The Open Science Survey 2017 by Gareth O’Neill
∴ My conclusion of the open science survey by Gareth: the need to improve awareness about open science /access /data /education etc. and the already existing support services will highly likely never decrease.
∴ But who is responsible for increasing the awareness? The university board? The faculties? The research support staff from e.g. the library?
∴ ‘Research visibility’ seems to be the main driver to comply to open science.
∴ The final report and survey analysis will be published in the next 3-6 months. Keep an eye on the Eurodoc website.
A few bits from the group session
∴ What’s the incentive to re-use existing data (where the origin might be untrustworthy) vs. regenerating the data oneself?
∴ Is metadata sufficient for reusability or is there a need for linked data?

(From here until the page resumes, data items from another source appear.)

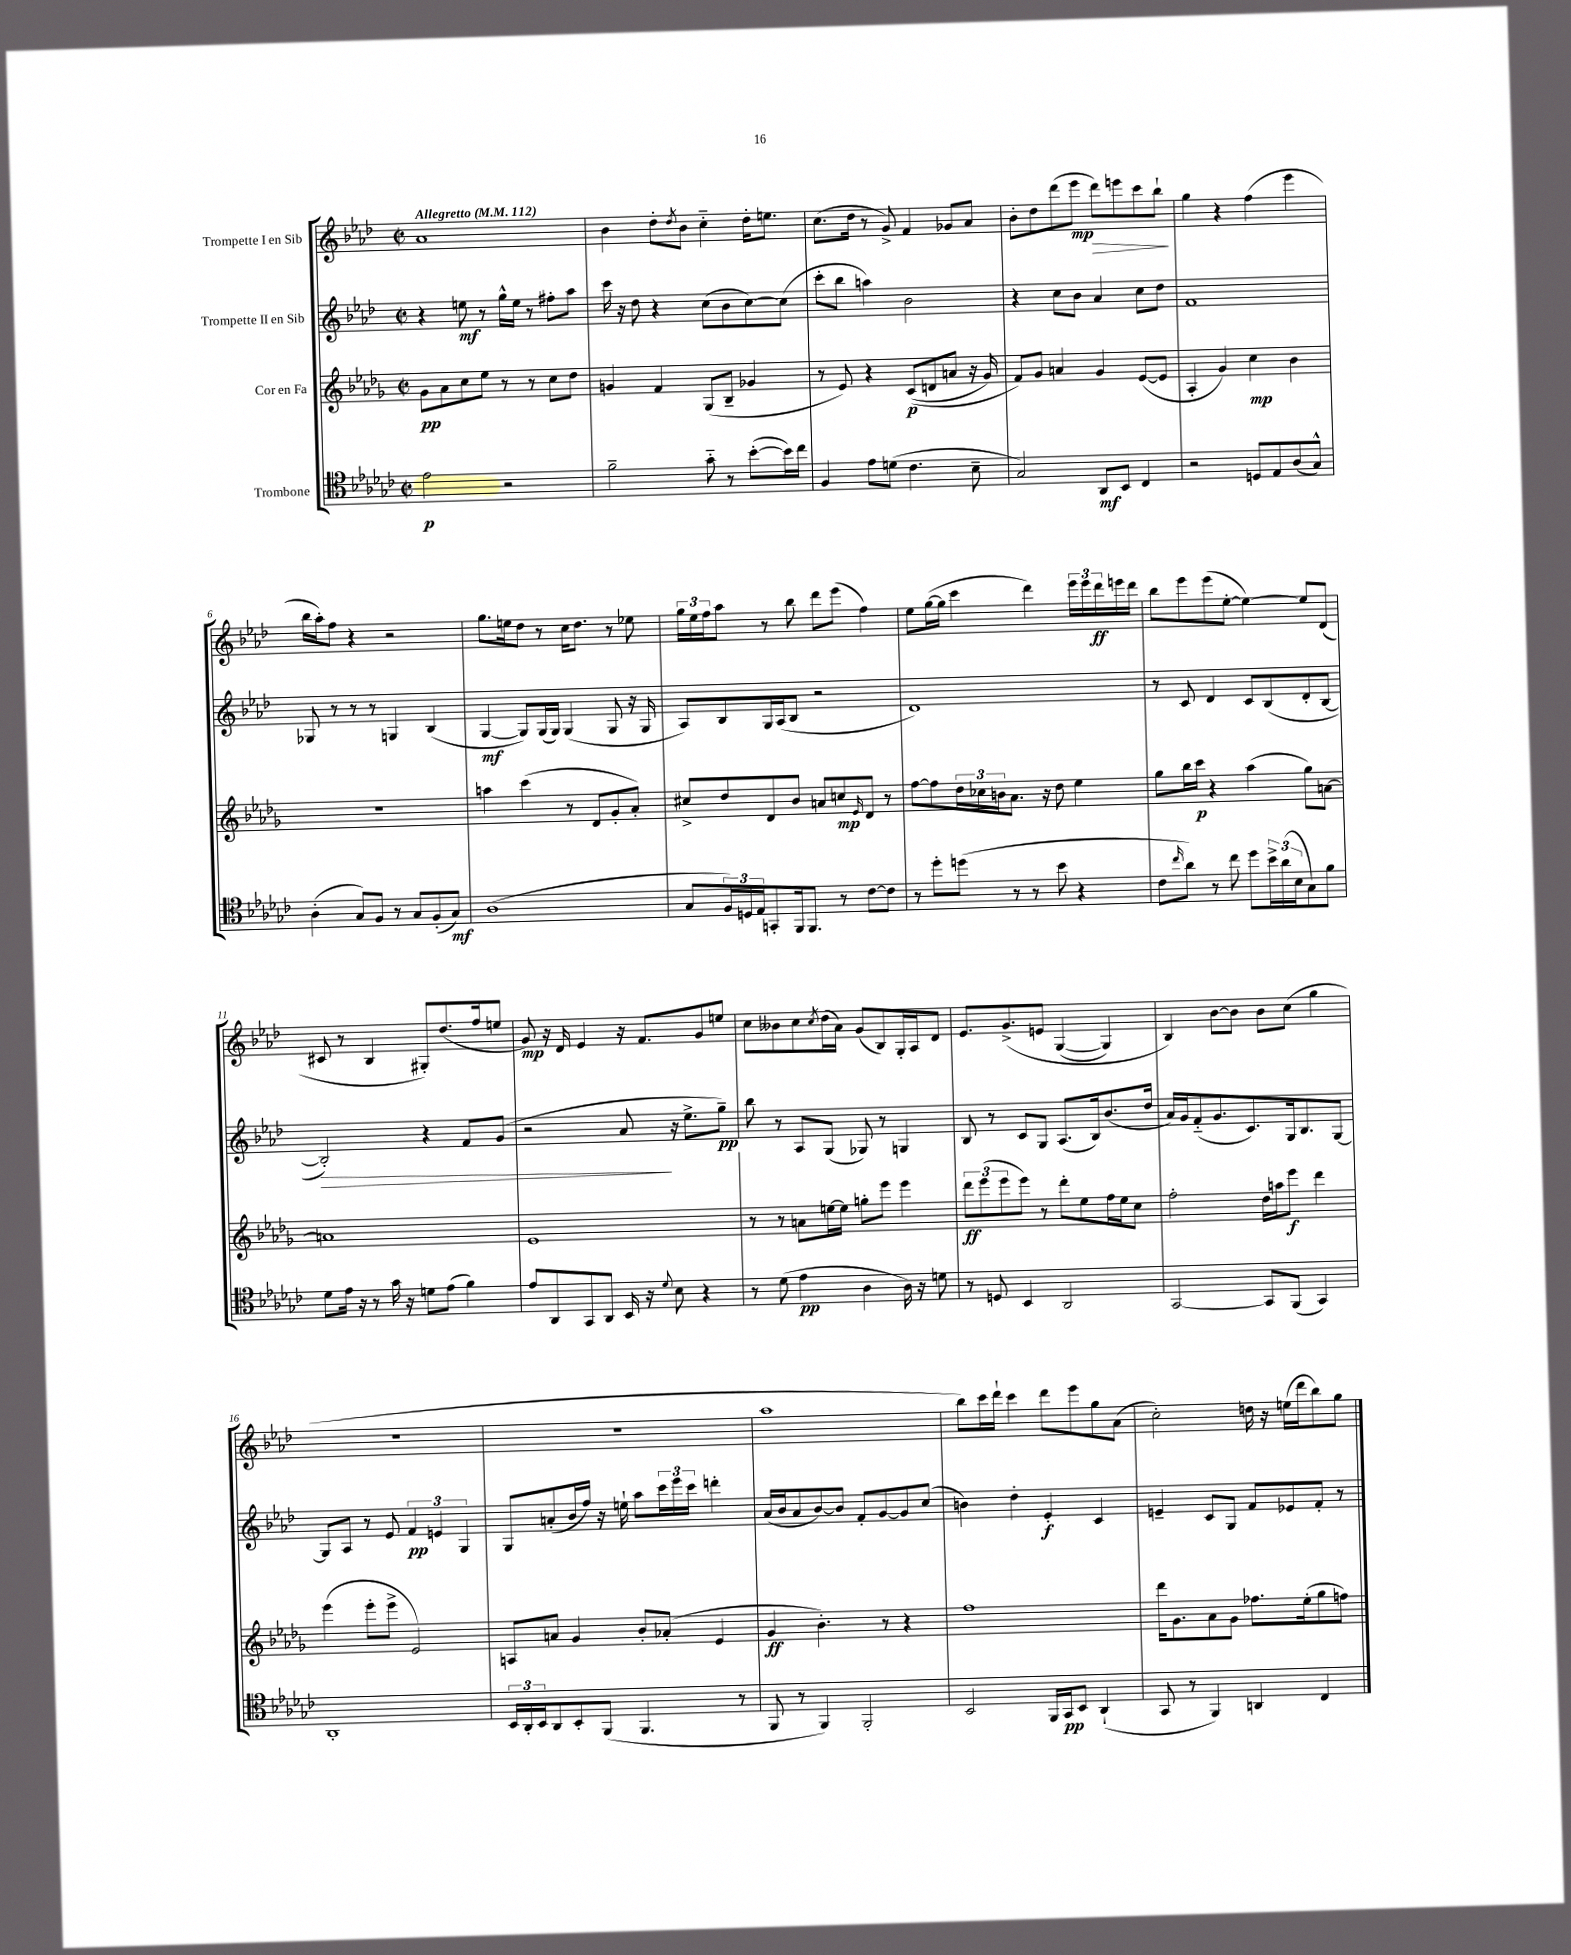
<<
\new StaffGroup <<
\new Staff = "s0" \with { instrumentName = "Trompette I en Sib" } {
    \clef treble \key aes \major \defaultTimeSignature \time 2/2 \tempo "Allegretto" 4 = 112
    aes'1 |
    bes'4 des''8-. \acciaccatura { des''8 } bes'8 c''4-_ des''16-. e''8. |
    c''8.( des''16 r8 g'8->) f'4 ges'8 aes'8 |
    bes'8-. des''8 des'''8( ees'''8\mp des'''8\>) e'''8 c'''8 bes''8-!\! |
    g''4 r4 f''4( ees'''4 |
    bes''16 aes''16-.) f''8 r4 r2 |
    g''8. e''16 des''8 r8 c''16 des''8. r8 ees''8 |
    \tuplet 3/2 { g''16 ees''16 f''16 } aes''8 r8 bes''8 des'''8 ees'''8( f''4) |
    ees''8 g''16~( g''16 c'''4 des'''4) \tuplet 3/2 { ees'''16 ees'''16 des'''16\ff } e'''16 des'''16 |
    bes''8 ees'''8 ees'''8( ees''8~-. ees''4~) ees''8 des'8( |
    cis'8 r8 bes4 gis8-.) des''8.( f''16 e''8 |
    g'8\mp) r16 des'16 ees'4 r16 f'8. g'8 e''8 |
    c''8 beses'8 c''8 \acciaccatura { c''8 } des''16( aes'16) g'8( bes8) g16-. aes16 des'8 |
    ees'8. g'8.->\( e'8 g4~( g4) |
    bes4\) bes'8~ bes'8 bes'8 c''8( g''4 |
    R1 |
    r1 |
    aes''1 |
    bes''8) c'''16 des'''16-! c'''4 des'''8 ees'''8 g''8 aes'8( |
    c''2-.) d''16 r16 e''16( des'''16 bes''8) g''8 \bar "|." |
}
\new Staff = "s1" \with { instrumentName = "Trompette II en Sib" } {
    \clef treble \key aes \major \defaultTimeSignature \time 2/2
    r4 e''8\mf r8 g''16-^ e''16 r8 fis''8-. aes''8 |
    c'''16 r16 des''8 r4 c''8( bes'8 c''8~) c''8( |
    c'''8-. bes''8 a''4) bes'2 |
    r4 c''8 bes'8 aes'4 c''8 des''8 |
    f'1 |
    ges8 r8 r8 r8 g4 bes4( |
    g4~\mf g8) g16( g16) g4( g8 r16 g16 |
    aes8) bes8 g16 aes16( bes8 r2 |
    des'1) |
    r8 c'8 des'4 c'8 bes8( des'8-. bes8~ |
    bes2-.\>) r4 f'8 g'8( |
    r2 aes'8\! r16 ees''8.-> g''8--\pp) |
    bes''8 r8 aes8 g8( ges8) r8 g4 |
    bes8 r8 c'8 g8 aes8.( bes16) bes'8.( des''16 |
    aes'16) g'16 f'8-_( g'8. c'8.) g16 bes8. g8~ |
    g8 aes8 r8 ees'8 \tuplet 3/2 { f'4\pp e'4 g4 } |
    g8 a'8-.( bes'16 f''16) r16 e''16-! aes''8 \tuplet 3/2 { c'''16 ees'''16 c'''16 } d'''4-. |
    aes'16( bes'16 aes'8 bes'8~) bes'8 f'8-. g'8~ g'8 c''8( |
    b'4) des''4-. ees'4-.\f c'4 |
    e'4-- c'8 g8 f'8 ees'8 f'8-. r8 \bar "|." |
}
\new Staff = "s2" \with { instrumentName = "Cor en Fa" } {
    \clef treble \key des \major \defaultTimeSignature \time 2/2
    ges'8\pp aes'8 c''8 ees''8 r8 r8 c''8 des''8 |
    g'4 f'4 ges8( bes8-- ges'4 |
    r8 ees'8) r4 c'8\p(\( d'8 a'8 r16 ges'16) |
    f'8\) ges'8 a'4 ges'4 ees'8~( ees'8 |
    aes4-. ges'4) c''4\mp bes'4 |
    r1 |
    a''4 c'''4( r8 des'8 ges'8-. aes'8-.) |
    cis''8-> des''8 des'8 bes'8 a'8 c''8\mp \grace { ees'16 } des'8 r8 |
    f''8~ f''8 \tuplet 3/2 { des''16 ces''16 b'16 } aes'8. r16 des''8 ees''4 |
    ges''8 bes''16 c'''16\p r4 aes''4( ges''8) a'8~ |
    a'1 |
    ees'1 |
    r8 r8 a'8 e''16~ e''16 g''8-. ees'''8 ees'''4 |
    \tuplet 3/2 { des'''8\ff ees'''8( ees'''8 } ees'''8) r8 des'''8-. ees''8 f''16 ees''16 c''8 |
    f''2-. des''16 a''16 ees'''8\f des'''4 |
    ees'''4( ees'''8-. ees'''8-> ees'2) |
    a8 a'8 ges'4 bes'8-. aes'8-.( ees'4 |
    ges'4\ff bes'4.-.) r8 r4 |
    f''1 |
    des'''16 ges'8. aes'8 ges'8 fes''8. ees''16-.( ges''8 f''8) \bar "|." |
}
\new Staff = "s3" \with { instrumentName = "Trombone" } {
    \clef tenor \key ges \major \defaultTimeSignature \time 2/2
    ees'2\p r2 |
    f'2-- ges'8-_ r8 bes'8~-.( bes'16) ces''16 |
    f4 ees'8 d'8( ces'4. bes8-- |
    ges2) aes,8\mf bes,8 ces4 |
    r2 d8 ees8 aes8( ges8-^) |
    aes4-.( ges8) f8 r8 ges8 f8-.( ges8\mf) |
    aes1( |
    ges8 \tuplet 3/2 { f16) d16 ees16 } g,8-. f,16 f,8. r8 ces'8~ ces'8 |
    r8 des''8-. d''8( r8 r8 bes'8 r4 |
    ces'8 \grace { ces''16 } aes'8) r8 ces''8 des''8 \tuplet 3/2 { bes'16-> aes'16( bes16 } ges8) f'8 |
    des'8 ees'16 r16 r8 ges'16 r16 d'8 ees'8( f'4) |
    ees'8 aes,8 ges,8 aes,8 bes,16 r16 \appoggiatura { des'8 } bes8 r4 |
    r8 des'8( ees'4\pp aes4 aes16) r16 d'8 |
    r8 d8 bes,4 aes,2 |
    ges,2~ ges,8 f,8( ges,4) |
    aes,1-. |
    \tuplet 3/2 { bes,16 aes,16-. bes,16 } aes,8 bes,8-. f,8( f,4. r8 |
    f,8 r8 f,4) f,2-. |
    bes,2 f,16 ges,16\pp bes,8 aes,4-!( |
    ges,8 r8 f,4) a,4 ces4 \bar "|." |
}
>>
>>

∴ Incentives for researcher to create FAIR data needs to be improved asap.
∴ Better distinctions between “data stewards”, “data managers”, “data scientist”; and improved appreciation for researchers doing these jobs.
∴ Biggest nut to crack: what does FAIR data mean in terms of data quality? The data-set (metadata, documentation, and data files) could be perfectly fair, but the actual content of the data files are rubbish. My thoughts on this: first establish certified and trusted data archive / repository that enables FAIR data-sets; secondly gather critical mass of FAIR research data; lastly: enable peer-review of these data-sets to get an actual evaluation of the data quality.
Current FAIR work in the Netherlands, September 2017
∴ The Dutch Tech Centre for Life Science (DTLS) in Utrecht provides a lot of valuable information about FAIR in the life science context. In more detail, DTLS is also focussing on the semantic side of the FAIR data principles and how to implement them.
∴ Data Archiving and Network Services (DANS) in Den Haag are covering the work on these principles predominantly for the humanities and social sciences. One of their practical approaches is a FAIR data assessment tool with subsequent rating of each FAIR facet.
∴ TU Delft Library and 4TU.Centre for Research Data are concentrating on the FAIR data guidance for technological data. A first practical approach was the evaluation of Dutch data repositories and data archives to determine their maturity for the FAIR data demands by funding bodies. The consecutive work is investigating researchers sentiment of the FAIR data principles in relation to their research subject.
∴ In reaction to the individual development of research support and research institutions regarding the FAIR data principles, the European Commission enabled an Expert Group on FAIR data to review these evolvements and received feedback. The report produced by this Expert Group will be delivered first quarter 2018.
∴ The Conference of European Schools for advanced engineering education and research (CESAER) features a task force for Open Science, including a research data management group that also explores FAIR data.